9:30 i hope you realize that if someone licked you with the previous power it really seems like the fact you would rob a bank the second you got the chance wouldn't even show up as your most radical belief with how casually you said that. also if you mentioned jumper then surely you realize how bad of an idea it is???? just like have someone you know put your size clothing in a bathroom and then you teleport to there so you can visit them or go to wherever you wanted to go, also the skill doesn't actually say you cant take things with you, just that you have to be fully naked, you might literally be able to take a suitcase in one hand and your clothes in your other hand and teleport and put them on in whatever bathroom you went to.
god you could make so much money by working with space programs or just some scientists and freezing the internal coating of a lot of thyme on board a Geostationary orbit or especially a lag range orbit (after they have done there very best to get the craft to moving as slow as possible and reinforcing the thing from the inside likely) perhaps even a space base.....or elevator..? lot of effort but if its perfectly frozen then i guess you technically could.
Has anyone told you that you look like Ken Marino? Also, you're super chill, fell in love with your channel right after watching this video Also, with the teleportation one (butt naked), you can't rob a bank because being butt naked comes with fingerprints xD
I'd want to go faster running like Naruto. Also, Naruto started doing his signature run in 1998, and Sonic began running that way in 1993 with the release of Sonic CD.

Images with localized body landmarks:
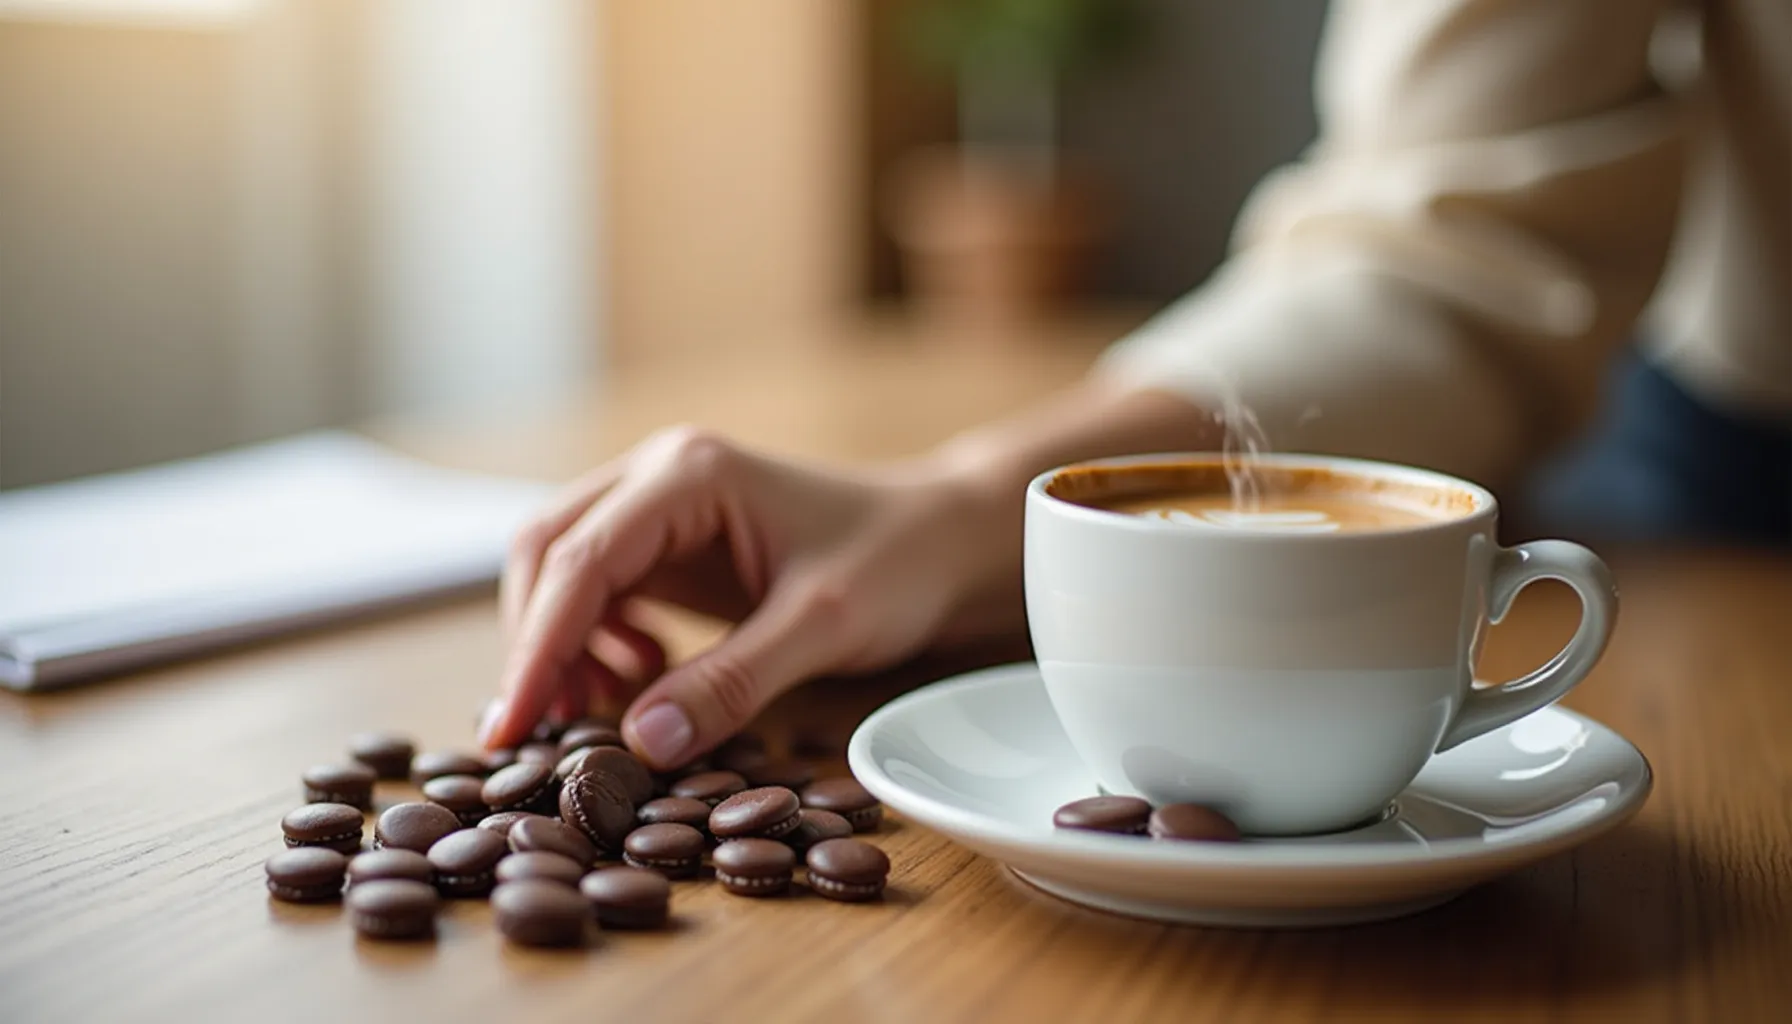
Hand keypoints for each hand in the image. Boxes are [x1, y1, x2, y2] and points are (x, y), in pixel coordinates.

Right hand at [478, 426, 1011, 766]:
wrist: (943, 539)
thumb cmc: (896, 564)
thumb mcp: (821, 626)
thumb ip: (731, 683)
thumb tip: (639, 744)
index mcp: (689, 475)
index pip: (579, 561)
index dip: (535, 649)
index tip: (509, 729)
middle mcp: (660, 476)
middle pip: (547, 554)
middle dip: (535, 646)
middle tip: (538, 737)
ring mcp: (661, 505)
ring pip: (563, 571)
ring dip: (561, 646)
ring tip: (598, 712)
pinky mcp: (670, 542)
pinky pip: (599, 589)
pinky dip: (595, 641)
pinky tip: (641, 680)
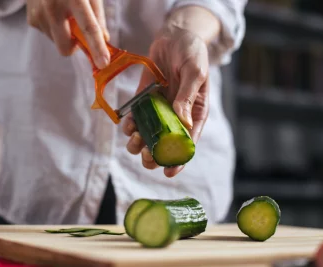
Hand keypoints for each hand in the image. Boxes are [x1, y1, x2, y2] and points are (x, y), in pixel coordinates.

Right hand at [26, 0, 109, 68]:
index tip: (103, 63)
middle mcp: (52, 7)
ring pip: (57, 42)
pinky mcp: (31, 19)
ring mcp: (38, 14)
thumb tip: (104, 40)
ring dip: (65, 34)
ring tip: (64, 12)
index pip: (88, 28)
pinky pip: (49, 35)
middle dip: (75, 46)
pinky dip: (55, 28)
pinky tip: (54, 11)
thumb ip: (97, 16)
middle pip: (66, 47)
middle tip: (79, 30)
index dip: (97, 47)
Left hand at [123, 25, 209, 177]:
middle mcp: (175, 117)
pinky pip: (135, 119)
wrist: (175, 36)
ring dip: (138, 144)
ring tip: (134, 139)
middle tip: (146, 155)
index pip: (187, 144)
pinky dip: (129, 126)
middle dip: (153, 156)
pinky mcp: (143, 101)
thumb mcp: (194, 72)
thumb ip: (187, 97)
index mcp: (194, 114)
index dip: (178, 161)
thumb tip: (182, 123)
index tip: (168, 173)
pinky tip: (128, 124)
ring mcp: (158, 110)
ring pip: (146, 137)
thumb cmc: (192, 52)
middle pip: (164, 146)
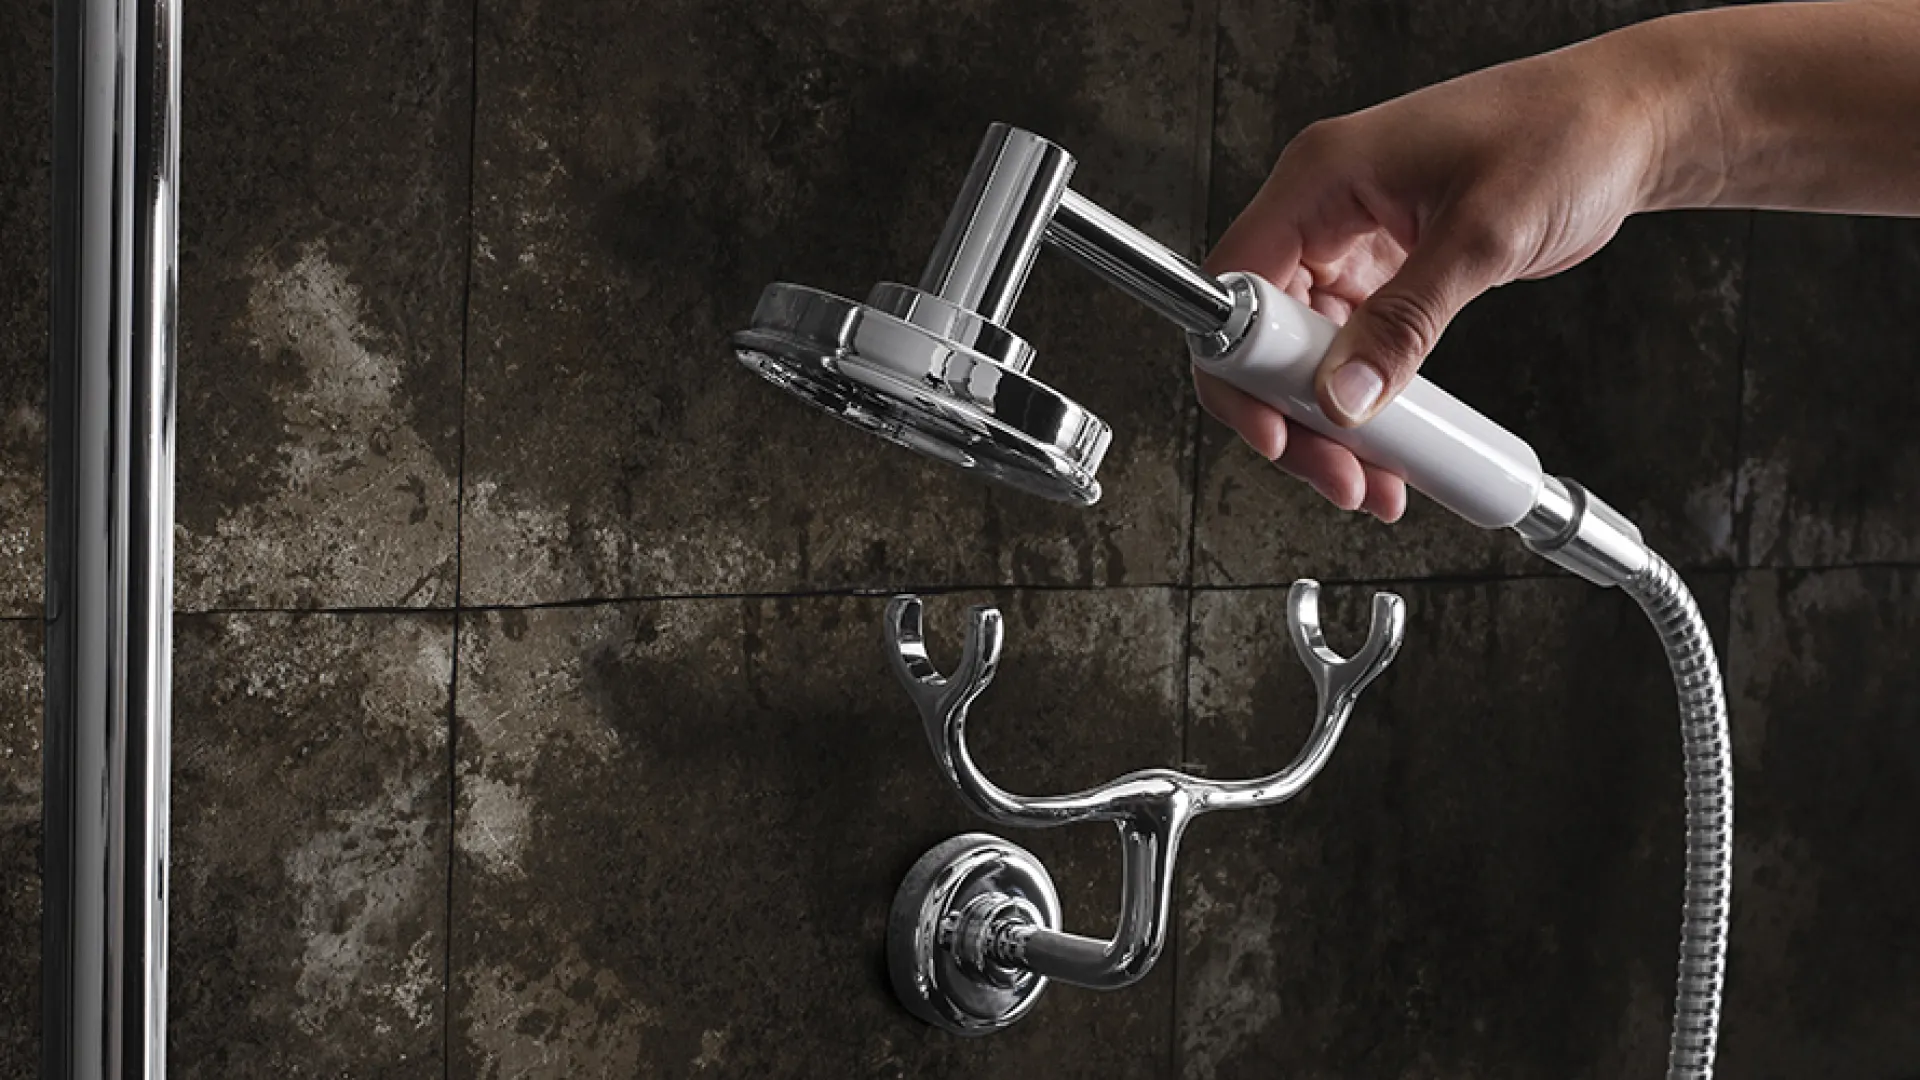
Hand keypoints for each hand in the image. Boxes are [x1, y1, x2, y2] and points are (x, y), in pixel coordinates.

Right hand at [1197, 32, 1676, 521]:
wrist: (1630, 126)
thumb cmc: (1566, 135)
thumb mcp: (1484, 234)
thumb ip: (1408, 320)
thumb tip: (1347, 396)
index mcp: (1323, 176)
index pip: (1237, 284)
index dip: (1241, 367)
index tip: (1277, 428)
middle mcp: (1324, 209)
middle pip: (1263, 335)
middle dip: (1293, 415)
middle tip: (1340, 473)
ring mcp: (1351, 243)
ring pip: (1304, 355)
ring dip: (1331, 424)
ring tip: (1375, 479)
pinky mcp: (1385, 272)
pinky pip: (1351, 351)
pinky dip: (1368, 405)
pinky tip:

§ Your tasks:
**A.** According to the comments, in what year did Sonic begin running that way, and with what release?
**B.** In the comments, duplicate the part that opens with the words containing "god you could" and closes with "you technically could.".

§ Responses by task:
**A.** 1993, with the release of Sonic CD.

**B.**
god you could make so much money by working with space programs or just some scientists and freezing the internal coating of a lot of thyme on board a Geostationary orbit or especially a lag range orbit (after they have done there very best to get the craft to moving as slow as possible and reinforcing the thing from the inside likely) perhaps even a space base.....or elevator..? lot of effort but if its perfectly frozen then i guess you technically could.